== What is expected ==
In the listing that follows, locate the line containing "beige sectional sofa: 4031 -876" and the line containing "white dining chair". Retype exactly those two lines and every line between them, and nothing more.

== Material shown ==
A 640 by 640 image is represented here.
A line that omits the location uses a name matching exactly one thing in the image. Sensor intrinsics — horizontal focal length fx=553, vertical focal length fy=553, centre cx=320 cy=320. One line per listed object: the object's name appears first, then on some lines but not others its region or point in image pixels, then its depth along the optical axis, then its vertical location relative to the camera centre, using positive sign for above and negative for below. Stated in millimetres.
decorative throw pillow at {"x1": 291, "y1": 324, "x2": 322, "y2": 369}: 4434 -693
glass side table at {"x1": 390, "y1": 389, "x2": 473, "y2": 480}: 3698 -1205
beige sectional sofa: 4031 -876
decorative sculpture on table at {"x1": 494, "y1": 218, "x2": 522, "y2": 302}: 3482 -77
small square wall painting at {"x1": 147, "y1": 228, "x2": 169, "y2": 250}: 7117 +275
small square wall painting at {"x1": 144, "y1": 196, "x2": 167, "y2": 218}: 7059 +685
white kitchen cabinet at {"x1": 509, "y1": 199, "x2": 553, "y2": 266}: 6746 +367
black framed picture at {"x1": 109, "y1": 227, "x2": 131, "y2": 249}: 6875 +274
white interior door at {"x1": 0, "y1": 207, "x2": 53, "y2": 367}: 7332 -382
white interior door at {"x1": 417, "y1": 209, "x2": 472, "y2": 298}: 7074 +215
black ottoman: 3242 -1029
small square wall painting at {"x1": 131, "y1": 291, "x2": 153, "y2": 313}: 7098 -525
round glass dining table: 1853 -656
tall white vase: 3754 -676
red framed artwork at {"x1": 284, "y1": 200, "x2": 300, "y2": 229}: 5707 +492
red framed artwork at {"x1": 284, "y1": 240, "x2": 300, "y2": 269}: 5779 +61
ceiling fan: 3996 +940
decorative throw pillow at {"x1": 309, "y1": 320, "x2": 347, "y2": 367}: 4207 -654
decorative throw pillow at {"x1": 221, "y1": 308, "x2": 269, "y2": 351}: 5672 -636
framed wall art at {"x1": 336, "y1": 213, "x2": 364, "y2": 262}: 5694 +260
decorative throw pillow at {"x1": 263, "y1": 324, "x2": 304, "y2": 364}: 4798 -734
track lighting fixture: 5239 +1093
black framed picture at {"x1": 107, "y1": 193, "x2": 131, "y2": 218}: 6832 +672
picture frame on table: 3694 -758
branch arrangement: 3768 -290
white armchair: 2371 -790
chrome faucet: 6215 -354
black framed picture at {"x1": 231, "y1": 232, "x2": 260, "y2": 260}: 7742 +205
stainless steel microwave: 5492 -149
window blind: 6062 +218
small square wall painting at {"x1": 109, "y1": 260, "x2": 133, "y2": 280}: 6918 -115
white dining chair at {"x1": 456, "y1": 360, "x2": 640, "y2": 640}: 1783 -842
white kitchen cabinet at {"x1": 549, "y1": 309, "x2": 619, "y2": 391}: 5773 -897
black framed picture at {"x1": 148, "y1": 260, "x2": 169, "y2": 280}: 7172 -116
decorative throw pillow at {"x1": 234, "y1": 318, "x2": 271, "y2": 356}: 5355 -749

--

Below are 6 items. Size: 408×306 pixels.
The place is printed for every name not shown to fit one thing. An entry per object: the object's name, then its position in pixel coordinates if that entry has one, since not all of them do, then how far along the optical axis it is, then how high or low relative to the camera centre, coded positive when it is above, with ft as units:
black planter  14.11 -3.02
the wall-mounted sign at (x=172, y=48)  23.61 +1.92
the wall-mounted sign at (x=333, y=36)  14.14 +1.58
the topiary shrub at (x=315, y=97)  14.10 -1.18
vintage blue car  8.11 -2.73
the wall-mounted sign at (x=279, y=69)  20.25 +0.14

== Solution for this task ==
beige sectional sofa: 4031 -876
decorative sculpture on table at {"x1": 494, "y1": 218, "x2": 522, "y2": 302}: 3482 -77
small square wall painting at {"x1": 147, "y1": 228, "x2": 169, "y2": 250}: 7117 +275
small square wall painting at {"x1": 144, "y1": 196, "x2": 167, "y2": 218}: 7059 +685
white kitchen cabinet at {"x1": 509, "y1": 199, "x2": 553, "y2": 266}: 6746 +367
black framed picture at {"x1": 109, "y1": 227, "x2": 131, "y2": 249}: 6875 +274
white interior door at {"x1": 0, "y1": 207, "x2": 53, "y2": 367}: 7332 -382
white interior door at {"x1": 417, "y1": 209, "x2": 472, "y2": 298}: 7074 +215
black ottoman: 3242 -1029
small square wall painting at {"x1": 131, "y1": 291, "x2": 153, "y2": 313}: 7098 -525
round glass dining table: 1853 -656
tall white vase: 3754 -676
red framed artwork at {"x1": 284, "y1": 200, "x2": 300, "y2": 229}: 5707 +492
red framed artwork at {"x1": 284, "y1": 240, "x2": 300, "y2": 269}: 5779 +61
ceiling fan: 3996 +940
decorative throw pillow at {"x1": 309, "y1": 320, "x2": 347, "y2": 367}: 4207 -654
decorative throw pillow at {"x1": 221, "y1": 308, "x2": 269, "y2": 351}: 5672 -636
framed wall art at {"x1": 336, "y1": 213, "x2": 364, "y2": 262}: 5694 +260
decorative throw pillow at {"x1": 263, "y1": 324, "x2": 304, "y2": 364}: 4798 -734
track lighting fixture: 5239 +1093
black framed picture at {"x1": 107, "y1": 193, "x2": 131, "y2": 218}: 6832 +672
picture frame on table: 3694 -758
branch arrangement: 3768 -290
white armchair: 2371 -790
chrome faucet: 6215 -354
black framed picture at {"x1": 231, "y1": 232, "x2": 260, "y2": 260}: 7742 +205
stainless steel microwave: 5492 -149
window blind: 6062 +218
small square wall painting at {"x1": 109, "y1": 260, "x2": 133, "y2": 280}: 6918 -115
white dining chair at {"x1": 456, "y1": 360, "x2": 640, "y2": 640}: 1783 -842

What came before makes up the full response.